Collected data
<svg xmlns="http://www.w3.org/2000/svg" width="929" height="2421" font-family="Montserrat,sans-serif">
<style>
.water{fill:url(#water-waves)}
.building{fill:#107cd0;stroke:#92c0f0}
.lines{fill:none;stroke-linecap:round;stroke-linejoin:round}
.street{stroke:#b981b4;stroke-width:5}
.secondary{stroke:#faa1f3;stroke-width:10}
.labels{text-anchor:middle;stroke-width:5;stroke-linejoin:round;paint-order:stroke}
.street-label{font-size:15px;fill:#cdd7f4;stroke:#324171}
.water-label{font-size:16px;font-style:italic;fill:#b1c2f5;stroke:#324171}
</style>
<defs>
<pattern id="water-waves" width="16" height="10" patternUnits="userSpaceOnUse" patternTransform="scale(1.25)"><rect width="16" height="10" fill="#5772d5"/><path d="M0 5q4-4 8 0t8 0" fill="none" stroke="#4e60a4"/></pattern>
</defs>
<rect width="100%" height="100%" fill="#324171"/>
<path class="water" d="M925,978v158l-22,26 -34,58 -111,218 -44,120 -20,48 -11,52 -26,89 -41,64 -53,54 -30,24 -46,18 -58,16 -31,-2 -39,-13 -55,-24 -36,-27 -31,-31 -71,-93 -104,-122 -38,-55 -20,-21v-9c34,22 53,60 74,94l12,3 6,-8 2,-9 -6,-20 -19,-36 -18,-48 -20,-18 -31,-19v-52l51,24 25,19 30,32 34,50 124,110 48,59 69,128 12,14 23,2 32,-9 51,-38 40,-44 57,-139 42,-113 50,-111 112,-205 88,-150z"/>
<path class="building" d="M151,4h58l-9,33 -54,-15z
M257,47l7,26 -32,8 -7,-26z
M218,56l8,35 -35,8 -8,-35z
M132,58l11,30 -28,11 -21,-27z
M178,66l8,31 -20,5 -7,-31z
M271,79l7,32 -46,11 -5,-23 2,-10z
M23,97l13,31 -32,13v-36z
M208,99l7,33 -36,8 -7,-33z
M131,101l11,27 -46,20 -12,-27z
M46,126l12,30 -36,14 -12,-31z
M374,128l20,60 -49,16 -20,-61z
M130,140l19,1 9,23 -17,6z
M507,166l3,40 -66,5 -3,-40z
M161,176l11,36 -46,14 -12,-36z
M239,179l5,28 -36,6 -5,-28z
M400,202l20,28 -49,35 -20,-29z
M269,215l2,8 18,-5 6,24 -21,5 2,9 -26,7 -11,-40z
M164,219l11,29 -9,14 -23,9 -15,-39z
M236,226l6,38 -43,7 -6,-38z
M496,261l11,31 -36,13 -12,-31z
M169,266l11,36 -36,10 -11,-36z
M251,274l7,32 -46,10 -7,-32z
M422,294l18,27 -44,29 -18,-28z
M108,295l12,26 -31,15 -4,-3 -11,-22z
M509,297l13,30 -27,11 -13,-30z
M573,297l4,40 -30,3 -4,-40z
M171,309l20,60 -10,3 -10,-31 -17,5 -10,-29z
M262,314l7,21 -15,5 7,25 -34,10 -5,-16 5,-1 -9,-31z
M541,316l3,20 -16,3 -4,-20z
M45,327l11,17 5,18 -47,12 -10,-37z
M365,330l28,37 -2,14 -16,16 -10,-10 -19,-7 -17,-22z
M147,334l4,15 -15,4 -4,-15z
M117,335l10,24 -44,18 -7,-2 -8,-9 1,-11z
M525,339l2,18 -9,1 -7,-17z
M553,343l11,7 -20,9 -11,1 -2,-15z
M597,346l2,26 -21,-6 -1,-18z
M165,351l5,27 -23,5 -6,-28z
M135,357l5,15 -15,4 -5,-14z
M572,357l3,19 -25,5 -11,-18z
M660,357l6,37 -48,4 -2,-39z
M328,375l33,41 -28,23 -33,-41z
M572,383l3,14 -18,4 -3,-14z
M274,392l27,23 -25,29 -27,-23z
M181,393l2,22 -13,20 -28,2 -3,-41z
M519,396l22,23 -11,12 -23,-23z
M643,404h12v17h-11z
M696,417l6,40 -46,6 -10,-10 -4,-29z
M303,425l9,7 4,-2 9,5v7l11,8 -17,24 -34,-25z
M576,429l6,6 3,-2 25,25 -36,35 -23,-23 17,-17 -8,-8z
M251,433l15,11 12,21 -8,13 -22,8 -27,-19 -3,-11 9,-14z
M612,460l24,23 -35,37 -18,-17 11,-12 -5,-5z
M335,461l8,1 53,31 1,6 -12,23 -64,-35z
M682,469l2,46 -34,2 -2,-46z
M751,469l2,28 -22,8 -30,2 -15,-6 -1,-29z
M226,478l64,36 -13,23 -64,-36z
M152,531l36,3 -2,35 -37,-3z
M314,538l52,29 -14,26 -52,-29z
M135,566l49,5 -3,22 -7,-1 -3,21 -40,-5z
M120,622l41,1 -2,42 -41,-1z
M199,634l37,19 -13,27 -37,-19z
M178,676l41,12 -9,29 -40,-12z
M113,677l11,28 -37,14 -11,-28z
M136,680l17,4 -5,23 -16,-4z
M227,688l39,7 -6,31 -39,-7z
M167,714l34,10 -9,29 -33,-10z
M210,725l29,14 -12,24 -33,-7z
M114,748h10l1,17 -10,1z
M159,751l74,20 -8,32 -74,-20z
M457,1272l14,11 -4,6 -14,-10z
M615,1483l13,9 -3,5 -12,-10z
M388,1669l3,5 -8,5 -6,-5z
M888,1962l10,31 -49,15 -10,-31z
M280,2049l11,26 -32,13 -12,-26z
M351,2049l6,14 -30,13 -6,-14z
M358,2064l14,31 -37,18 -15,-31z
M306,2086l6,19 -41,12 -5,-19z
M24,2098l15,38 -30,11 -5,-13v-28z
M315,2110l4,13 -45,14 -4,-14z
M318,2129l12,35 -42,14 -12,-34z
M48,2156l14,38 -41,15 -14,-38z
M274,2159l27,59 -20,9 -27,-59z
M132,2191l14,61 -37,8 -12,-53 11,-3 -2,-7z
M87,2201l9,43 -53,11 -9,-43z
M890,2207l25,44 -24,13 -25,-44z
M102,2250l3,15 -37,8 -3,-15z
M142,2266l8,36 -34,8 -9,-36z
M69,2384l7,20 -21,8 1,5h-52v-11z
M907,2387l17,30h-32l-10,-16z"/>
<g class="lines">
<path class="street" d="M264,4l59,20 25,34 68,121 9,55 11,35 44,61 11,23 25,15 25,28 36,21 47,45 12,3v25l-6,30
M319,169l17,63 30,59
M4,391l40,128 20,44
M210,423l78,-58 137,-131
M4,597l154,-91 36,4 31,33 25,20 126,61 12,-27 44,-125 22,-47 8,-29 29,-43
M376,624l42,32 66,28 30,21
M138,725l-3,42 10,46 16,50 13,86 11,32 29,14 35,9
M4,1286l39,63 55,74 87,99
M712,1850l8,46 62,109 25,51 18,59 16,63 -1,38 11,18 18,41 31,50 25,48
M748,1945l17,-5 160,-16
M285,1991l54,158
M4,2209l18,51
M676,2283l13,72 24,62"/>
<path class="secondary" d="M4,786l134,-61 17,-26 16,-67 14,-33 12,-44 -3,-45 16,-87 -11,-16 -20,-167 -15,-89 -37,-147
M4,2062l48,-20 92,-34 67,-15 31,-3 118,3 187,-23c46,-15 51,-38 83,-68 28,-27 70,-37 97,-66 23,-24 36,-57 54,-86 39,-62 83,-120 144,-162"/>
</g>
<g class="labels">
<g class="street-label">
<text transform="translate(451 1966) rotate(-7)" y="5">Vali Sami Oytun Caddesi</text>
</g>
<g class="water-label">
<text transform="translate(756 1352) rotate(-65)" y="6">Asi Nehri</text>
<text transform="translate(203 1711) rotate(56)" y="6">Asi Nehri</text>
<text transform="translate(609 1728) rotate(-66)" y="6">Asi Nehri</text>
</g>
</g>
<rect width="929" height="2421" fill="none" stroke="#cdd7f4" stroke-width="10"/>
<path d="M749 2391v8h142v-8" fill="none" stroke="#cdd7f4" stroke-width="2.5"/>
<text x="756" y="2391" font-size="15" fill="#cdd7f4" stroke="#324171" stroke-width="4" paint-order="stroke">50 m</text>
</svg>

...

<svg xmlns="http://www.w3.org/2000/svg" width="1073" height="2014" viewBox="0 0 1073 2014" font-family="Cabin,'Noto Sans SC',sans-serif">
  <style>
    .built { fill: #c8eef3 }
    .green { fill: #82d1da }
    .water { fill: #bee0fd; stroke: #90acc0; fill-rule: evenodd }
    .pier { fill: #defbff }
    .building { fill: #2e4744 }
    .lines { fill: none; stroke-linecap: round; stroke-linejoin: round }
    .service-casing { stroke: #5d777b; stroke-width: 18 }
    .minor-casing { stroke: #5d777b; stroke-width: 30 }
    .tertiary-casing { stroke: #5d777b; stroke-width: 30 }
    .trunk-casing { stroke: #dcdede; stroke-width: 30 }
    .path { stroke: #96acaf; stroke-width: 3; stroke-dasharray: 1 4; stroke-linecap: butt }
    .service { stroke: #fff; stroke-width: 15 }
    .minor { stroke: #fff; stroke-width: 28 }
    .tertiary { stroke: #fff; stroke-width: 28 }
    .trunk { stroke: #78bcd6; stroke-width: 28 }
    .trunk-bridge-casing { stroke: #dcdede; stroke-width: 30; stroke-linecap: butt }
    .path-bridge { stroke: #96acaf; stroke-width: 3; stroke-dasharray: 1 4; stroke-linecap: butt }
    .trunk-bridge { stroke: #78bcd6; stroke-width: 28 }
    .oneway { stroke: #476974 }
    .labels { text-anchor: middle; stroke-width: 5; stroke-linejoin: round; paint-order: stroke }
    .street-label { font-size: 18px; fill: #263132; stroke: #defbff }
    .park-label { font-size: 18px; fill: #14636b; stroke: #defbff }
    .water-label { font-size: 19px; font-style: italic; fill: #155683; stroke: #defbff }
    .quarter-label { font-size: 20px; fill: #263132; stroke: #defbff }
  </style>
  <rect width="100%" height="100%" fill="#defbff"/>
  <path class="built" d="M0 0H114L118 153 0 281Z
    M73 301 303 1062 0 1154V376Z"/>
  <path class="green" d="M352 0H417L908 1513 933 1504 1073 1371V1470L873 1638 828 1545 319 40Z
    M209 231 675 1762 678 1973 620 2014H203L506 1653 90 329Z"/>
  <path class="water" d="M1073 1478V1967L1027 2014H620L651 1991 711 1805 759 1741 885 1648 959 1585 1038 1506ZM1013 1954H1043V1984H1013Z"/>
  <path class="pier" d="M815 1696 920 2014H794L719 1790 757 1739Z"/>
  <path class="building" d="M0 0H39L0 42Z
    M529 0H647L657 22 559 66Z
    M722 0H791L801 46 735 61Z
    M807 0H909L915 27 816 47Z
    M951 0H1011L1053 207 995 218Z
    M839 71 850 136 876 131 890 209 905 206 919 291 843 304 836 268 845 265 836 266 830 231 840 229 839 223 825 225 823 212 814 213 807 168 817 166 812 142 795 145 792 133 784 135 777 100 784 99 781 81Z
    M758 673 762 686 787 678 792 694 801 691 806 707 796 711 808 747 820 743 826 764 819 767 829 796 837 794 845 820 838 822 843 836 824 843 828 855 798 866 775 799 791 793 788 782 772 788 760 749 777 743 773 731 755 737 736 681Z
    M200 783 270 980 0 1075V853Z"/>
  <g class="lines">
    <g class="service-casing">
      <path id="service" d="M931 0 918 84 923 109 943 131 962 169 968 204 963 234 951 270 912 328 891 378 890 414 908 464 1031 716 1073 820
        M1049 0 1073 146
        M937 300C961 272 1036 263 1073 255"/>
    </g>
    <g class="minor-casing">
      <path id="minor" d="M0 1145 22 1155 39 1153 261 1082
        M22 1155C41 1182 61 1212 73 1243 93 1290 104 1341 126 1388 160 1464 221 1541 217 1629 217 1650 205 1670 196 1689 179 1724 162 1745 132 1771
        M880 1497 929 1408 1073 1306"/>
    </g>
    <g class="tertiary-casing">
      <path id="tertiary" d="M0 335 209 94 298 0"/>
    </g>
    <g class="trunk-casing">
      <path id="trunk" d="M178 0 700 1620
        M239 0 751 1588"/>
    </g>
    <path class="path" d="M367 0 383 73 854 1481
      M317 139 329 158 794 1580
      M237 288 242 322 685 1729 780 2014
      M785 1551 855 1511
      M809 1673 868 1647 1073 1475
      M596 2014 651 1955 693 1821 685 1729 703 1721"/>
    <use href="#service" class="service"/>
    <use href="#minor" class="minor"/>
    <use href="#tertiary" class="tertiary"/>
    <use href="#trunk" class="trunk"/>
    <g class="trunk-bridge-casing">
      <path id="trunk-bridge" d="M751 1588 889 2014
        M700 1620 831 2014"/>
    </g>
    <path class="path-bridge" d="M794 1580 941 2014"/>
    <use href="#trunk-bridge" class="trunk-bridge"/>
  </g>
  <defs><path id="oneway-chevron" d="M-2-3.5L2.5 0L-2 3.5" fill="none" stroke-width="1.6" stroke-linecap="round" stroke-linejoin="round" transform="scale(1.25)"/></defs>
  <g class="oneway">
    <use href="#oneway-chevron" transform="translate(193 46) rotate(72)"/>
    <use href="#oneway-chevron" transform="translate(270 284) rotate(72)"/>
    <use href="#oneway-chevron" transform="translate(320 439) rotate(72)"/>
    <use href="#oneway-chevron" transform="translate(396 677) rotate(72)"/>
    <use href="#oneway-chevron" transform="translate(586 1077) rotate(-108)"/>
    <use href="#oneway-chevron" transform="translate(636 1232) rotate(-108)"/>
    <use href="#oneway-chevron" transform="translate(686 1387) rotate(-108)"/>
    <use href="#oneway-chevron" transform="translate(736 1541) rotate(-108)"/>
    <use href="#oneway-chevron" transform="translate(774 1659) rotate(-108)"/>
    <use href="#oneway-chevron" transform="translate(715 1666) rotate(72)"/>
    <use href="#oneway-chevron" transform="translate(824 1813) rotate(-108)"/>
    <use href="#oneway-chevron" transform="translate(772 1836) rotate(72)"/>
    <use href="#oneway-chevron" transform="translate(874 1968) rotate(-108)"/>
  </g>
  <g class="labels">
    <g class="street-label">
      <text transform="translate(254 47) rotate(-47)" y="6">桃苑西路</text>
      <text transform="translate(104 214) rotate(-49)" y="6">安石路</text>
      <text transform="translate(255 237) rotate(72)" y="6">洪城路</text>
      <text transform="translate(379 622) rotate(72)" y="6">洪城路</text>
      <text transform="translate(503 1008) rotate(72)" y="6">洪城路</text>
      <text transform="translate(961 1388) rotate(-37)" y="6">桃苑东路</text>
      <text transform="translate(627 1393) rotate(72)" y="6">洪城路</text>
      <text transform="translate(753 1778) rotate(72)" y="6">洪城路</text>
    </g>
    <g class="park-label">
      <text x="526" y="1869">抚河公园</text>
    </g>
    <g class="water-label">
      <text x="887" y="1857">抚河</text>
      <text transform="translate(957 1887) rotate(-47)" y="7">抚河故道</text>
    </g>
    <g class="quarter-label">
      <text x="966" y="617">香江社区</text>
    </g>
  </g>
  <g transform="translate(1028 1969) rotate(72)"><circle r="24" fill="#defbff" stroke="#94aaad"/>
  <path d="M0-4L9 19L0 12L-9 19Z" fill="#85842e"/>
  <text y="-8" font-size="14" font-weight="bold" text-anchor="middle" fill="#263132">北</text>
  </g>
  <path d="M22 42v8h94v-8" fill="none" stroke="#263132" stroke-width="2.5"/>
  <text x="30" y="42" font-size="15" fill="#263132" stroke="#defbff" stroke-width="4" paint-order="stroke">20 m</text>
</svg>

__Task description__. The lines above, starting at the one with "#bee0fd; stroke: #90acc0;" and ending at the one with "#fff; stroke-width: 15", are the only ones to return, exactly as written.

__Answer to this task__.
    .water { fill: #bee0fd; stroke: #90acc0; fill-rule: evenodd }
    .pier { fill: #defbff }
    .building { fill: #2e4744 }
    .lines { fill: none; stroke-linecap: round; stroke-linejoin: round }
    .service-casing { stroke: #5d777b; stroke-width: 18 }
    .minor-casing { stroke: #5d777b; stroke-width: 30 }
    .tertiary-casing { stroke: #5d777b; stroke-width: 30 }
    .trunk-casing { stroke: #dcdede; stroke-width: 30 }
    .path { stroke: #96acaf; stroke-width: 3; stroke-dasharray: 1 4; stroke-linecap: butt }
    .service { stroke: #fff; stroke-width: 15 }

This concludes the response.